Motor rates may be stalling by Tom Cooper pinpoints growth strategies to safeguard comparison site expansion.
The continued upward movement in motor rates through the final quarter of 2010 appears to be running out of steam. In what has been a rapidly hardening market, the best price on aggregators is now 30% higher than it was 15 months ago. The natural assumption is that this would work in favour of the price comparison market, as consumers are likely to be tempted to shop around more if faced with such a rise on their renewal rate.
However, consumers may be finding it harder to beat their existing provider’s renewal quote via the price comparison sites due to a number of trends in the market. As first pointed out last spring, one of these trends has been dual pricing by participating brands in favour of existing customers they wish to retain. This began with direct writers and has now stretched to the broker brands.

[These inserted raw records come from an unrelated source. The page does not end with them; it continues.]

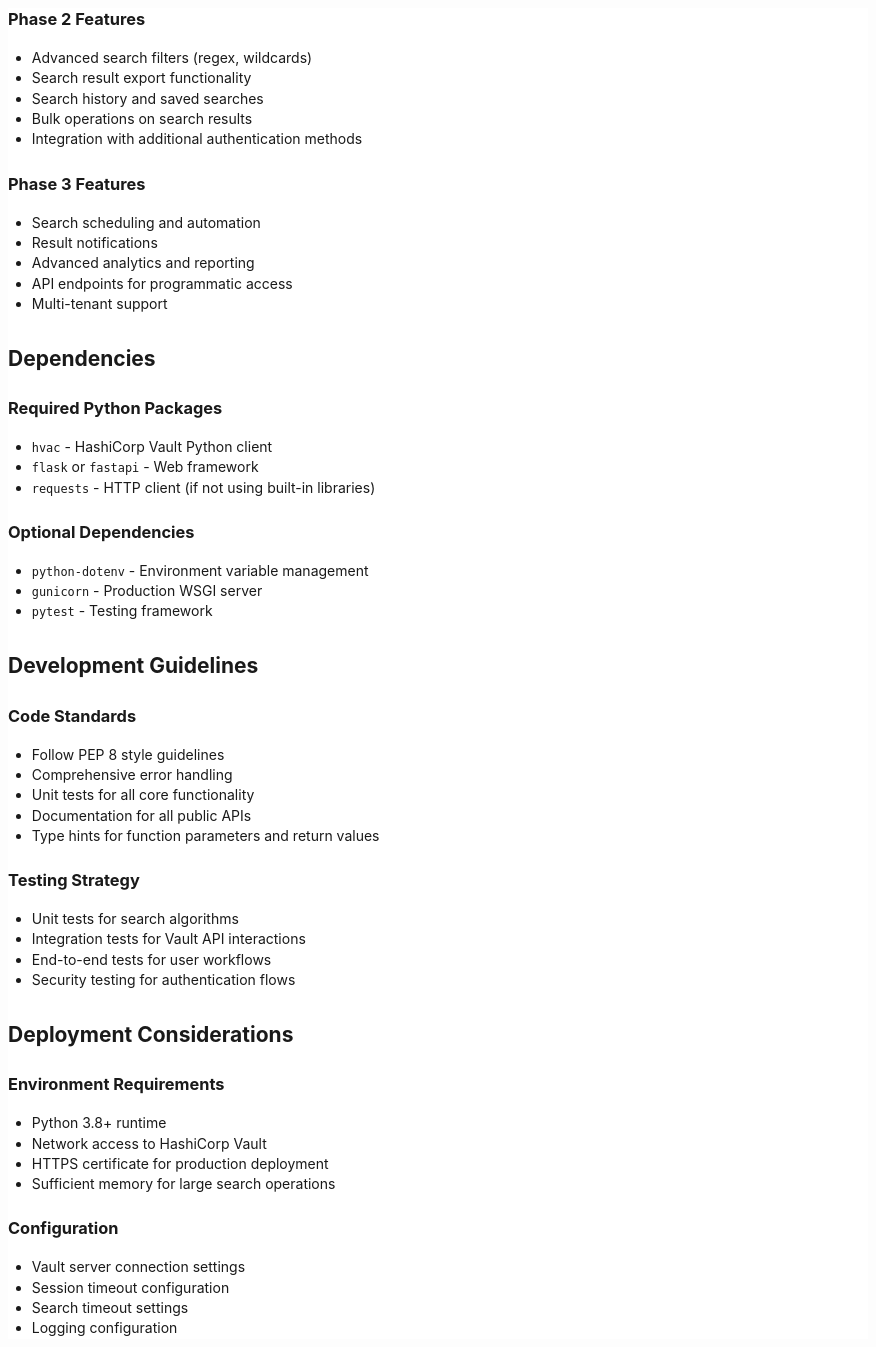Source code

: ### Phase 2 Features
- Advanced search filters (regex, wildcards)
- Search result export functionality
- Search history and saved searches
- Bulk operations on search results
- Integration with additional authentication methods

### Phase 3 Features
- Search scheduling and automation
- Result notifications
- Advanced analytics and reporting
- API endpoints for programmatic access
- Multi-tenant support

## Dependencies

### Required Python Packages
- `hvac` - HashiCorp Vault Python client
- `flask` or `fastapi` - Web framework
- `requests` - HTTP client (if not using built-in libraries)

### Optional Dependencies
- `python-dotenv` - Environment variable management
- `gunicorn` - Production WSGI server
- `pytest` - Testing framework

## Development Guidelines

### Code Standards
- Follow PEP 8 style guidelines
- Comprehensive error handling
- Unit tests for all core functionality
- Documentation for all public APIs
- Type hints for function parameters and return values

### Testing Strategy
- Unit tests for search algorithms
- Integration tests for Vault API interactions
- End-to-end tests for user workflows
- Security testing for authentication flows

## Deployment Considerations

### Environment Requirements
- Python 3.8+ runtime
- Network access to HashiCorp Vault
- HTTPS certificate for production deployment
- Sufficient memory for large search operations

### Configuration
- Vault server connection settings
- Session timeout configuration
- Search timeout settings
- Logging configuration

AGGREGATOR HIGHLIGHTS—WINTER 2010
- Motor rates continued to rise in the final quarter of 2010, but the rate of increase also continues to slow.
- More brands are adopting a dual-pricing approach to protect existing books.
- Commercial arrangements show no sign of alignment to a longer term strategy.
- Increased competition on household cover is still holding rates back—Go Compare is challenging MoneySupermarket on panel size and competitiveness but quote volumes remain low.
- A rethink may be required regarding product diversification as home insurance fails to gain traction.